How important is licensing to the success of an Australian cannabis company? How many licences have been granted? The Office of Drug Control began accepting applications for licences to cultivate, produce, research, and/or manufacture cannabis products in November 2016. Earlier this week, the office released some statistics about those applications:

  • As of April 30, 2017, the office has received 63 total applications among all three license types. Of those, seven have been approved and roughly a quarter were subsequently withdrawn. The remainder are under assessment.
  • Four medicinal cannabis licenses have been issued. These allow a license holder to cultivate cannabis for medicinal use in human clinical trials or as a prescribed medicine through the Special Access Scheme or Authorised Prescriber Scheme, programs that allow qualified patients to obtain medical cannabis.
  • Two cannabis research licenses have been issued. Thes authorize the cultivation and production of cannabis for medical research purposes.
  • One manufacturing license has been issued, authorizing the licence holder to manufacture medicinal cannabis products.
  • One permit has been issued to a medicinal cannabis license holder, authorizing them to plant cannabis seeds.
  • Two permit applications are likely to be finalized in the coming days. These will dictate the size and type of crops the license holders are permitted to grow

Investors considering a plunge into the volatile cannabis market should consider that having a license to cultivate cannabis is just the first step on a long road toward actually turning a profit.
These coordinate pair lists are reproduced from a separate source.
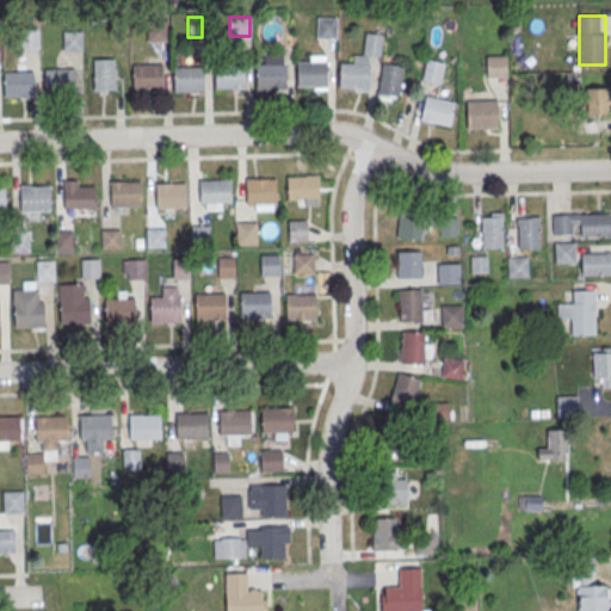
[(318,37),(337,37),(337,17),(318,17),(318,37)]
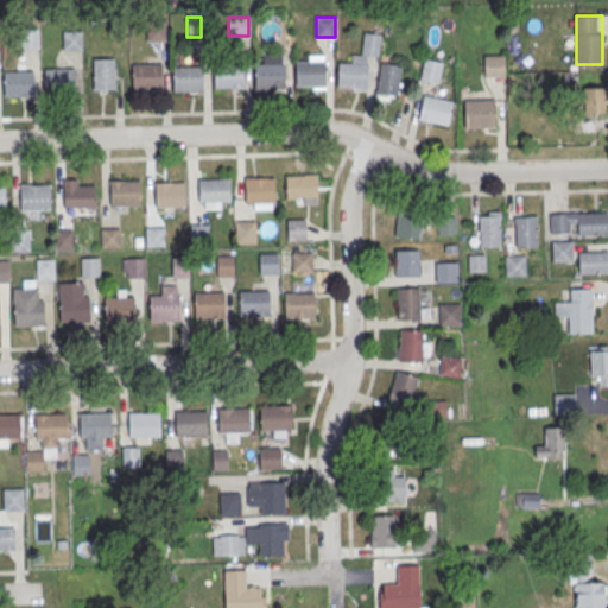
[(168,40),(168,21),(146,21),(146,40),(168,40)]
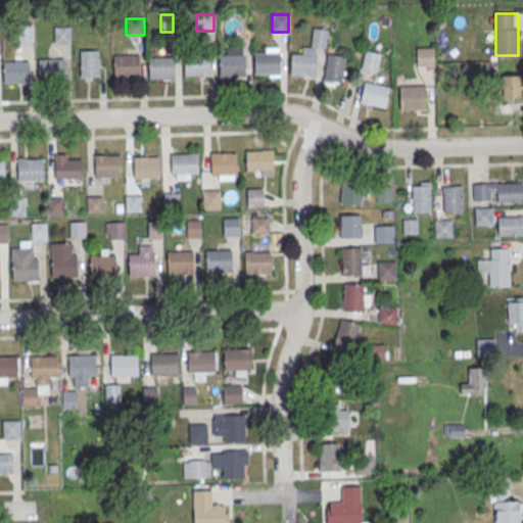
[(13,25),(31,25),(32,42),(14,42),(13,25)]
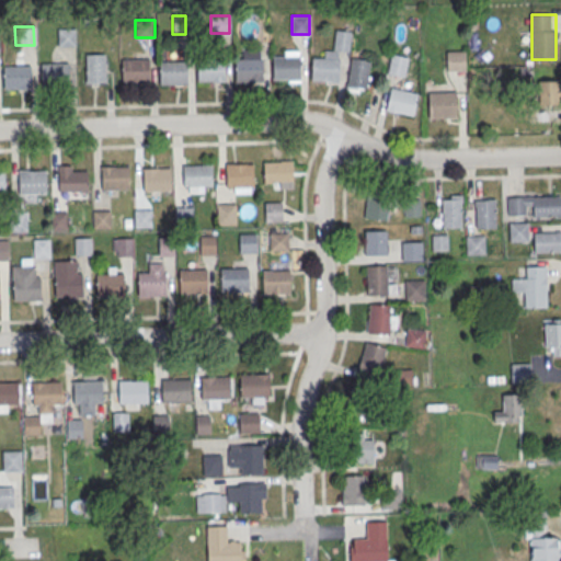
[(56,27),(75,26),(76,45),(57,46),(56,27)]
The Office of Drug Control expects that domestic supply come online by mid to late 2017, although some in the industry have called that goal optimistic, noting that licensed businesses build facilities, secure permits, and manufacture pharmaceutical-grade products.

In the meantime, the Office of Drug Control recently announced that the first bulk shipment of medical cannabis product has arrived in Australia this month. Two suppliers, Canadian licensed producer Tilray and local pharmacy Health House International, are importing product into the country. (Editor’s note: Tilray and Leafly are both owned by Privateer Holdings.)